Filling: In the bowl of a stand mixer (or in a medium bowl, using an electric hand mixer), beat mascarpone cheese on High for about 1 minute, until creamy. Add condensed milk and lime juice; beat on Medium for about 1 minute, until smooth. Gently fold in whipped topping, until blended. Place 12 silicone muffin liners in a 12-cup muffin tin. Scoop mixture into cups until three-quarters full.
Crust: In a medium bowl, combine graham cracker crumbs, melted butter and cardamom, stirring well. Sprinkle crust mixture evenly over each mini pie. Press gently with the back of a spoon to flatten. Freeze for about 2 hours, until firm.
Make It Now: Remove from freezer. Gently remove silicone liners and invert mini pies onto a serving plate, crust side down. Top with additional whipped topping and a slice of Key lime, if using. Serve frozen.

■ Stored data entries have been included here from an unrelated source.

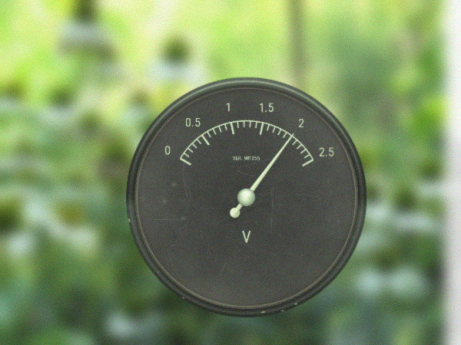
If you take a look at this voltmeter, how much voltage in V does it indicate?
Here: 2 V
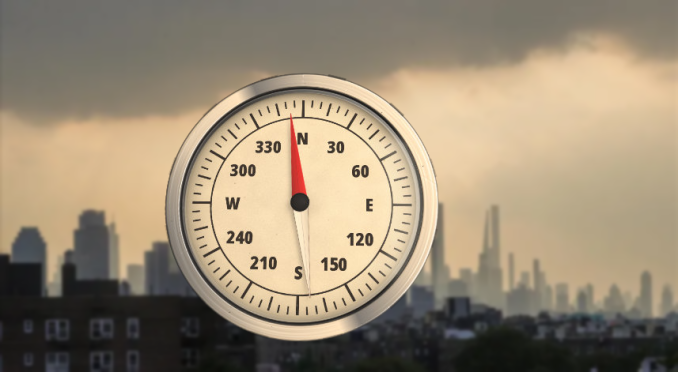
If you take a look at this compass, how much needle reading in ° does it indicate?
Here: 352.5 °
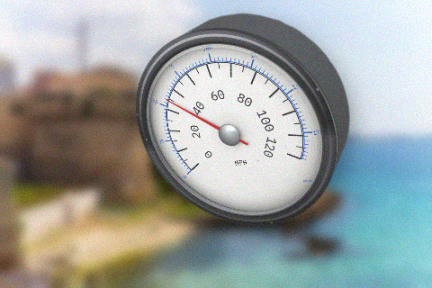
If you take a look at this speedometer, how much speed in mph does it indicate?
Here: 35 mph
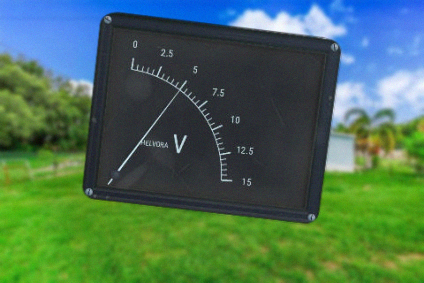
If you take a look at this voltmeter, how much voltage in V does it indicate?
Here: 5 V
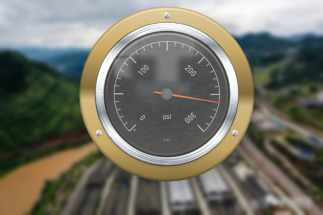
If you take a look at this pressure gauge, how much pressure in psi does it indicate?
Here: 260 psi
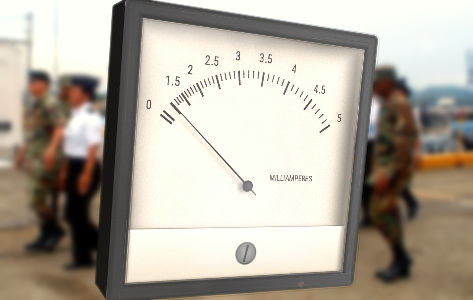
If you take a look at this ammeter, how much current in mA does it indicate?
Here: 1 mA
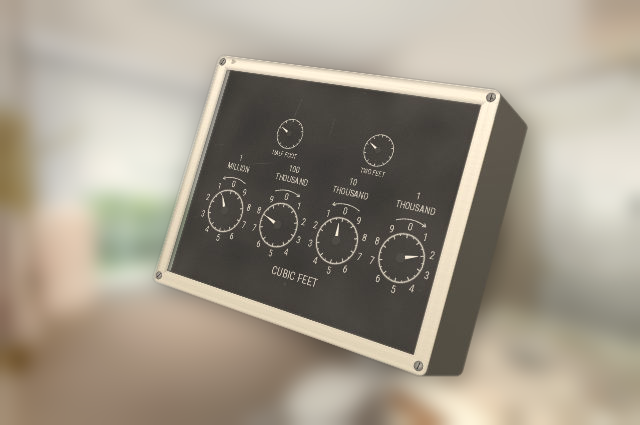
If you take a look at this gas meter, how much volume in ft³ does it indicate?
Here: 80200 ft³
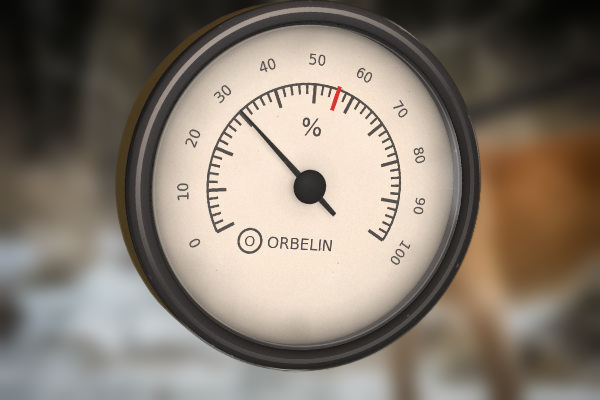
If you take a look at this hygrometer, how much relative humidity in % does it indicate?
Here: 30 %
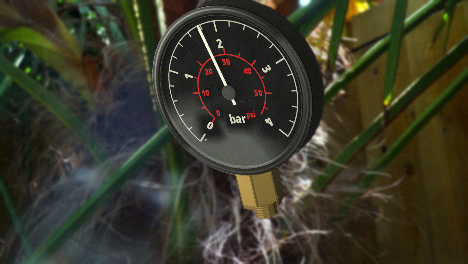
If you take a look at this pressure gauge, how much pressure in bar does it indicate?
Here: 1.8 bar
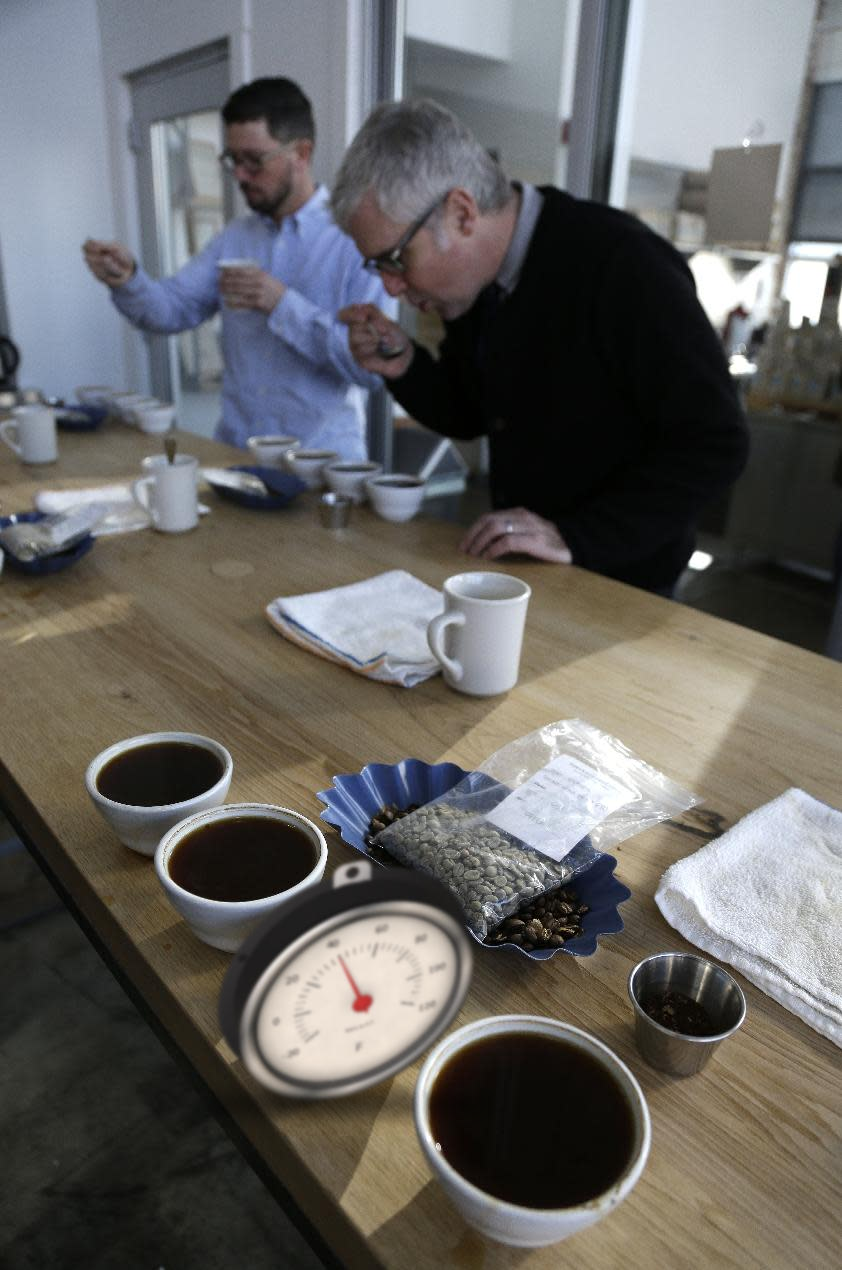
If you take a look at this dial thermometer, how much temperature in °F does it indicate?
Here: 40 °F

Make It a Freezer Meal: Remove from freezer. Transfer mini pies, in their silicone liners, to 2 labeled gallon-size (4 L) freezer bags. Seal, removing as much air as possible, and freeze.
Serve: Remove from freezer. Gently remove silicone liners and invert mini pies onto a serving plate, crust side down. Top with additional whipped topping and a slice of Key lime, if using. Serve frozen.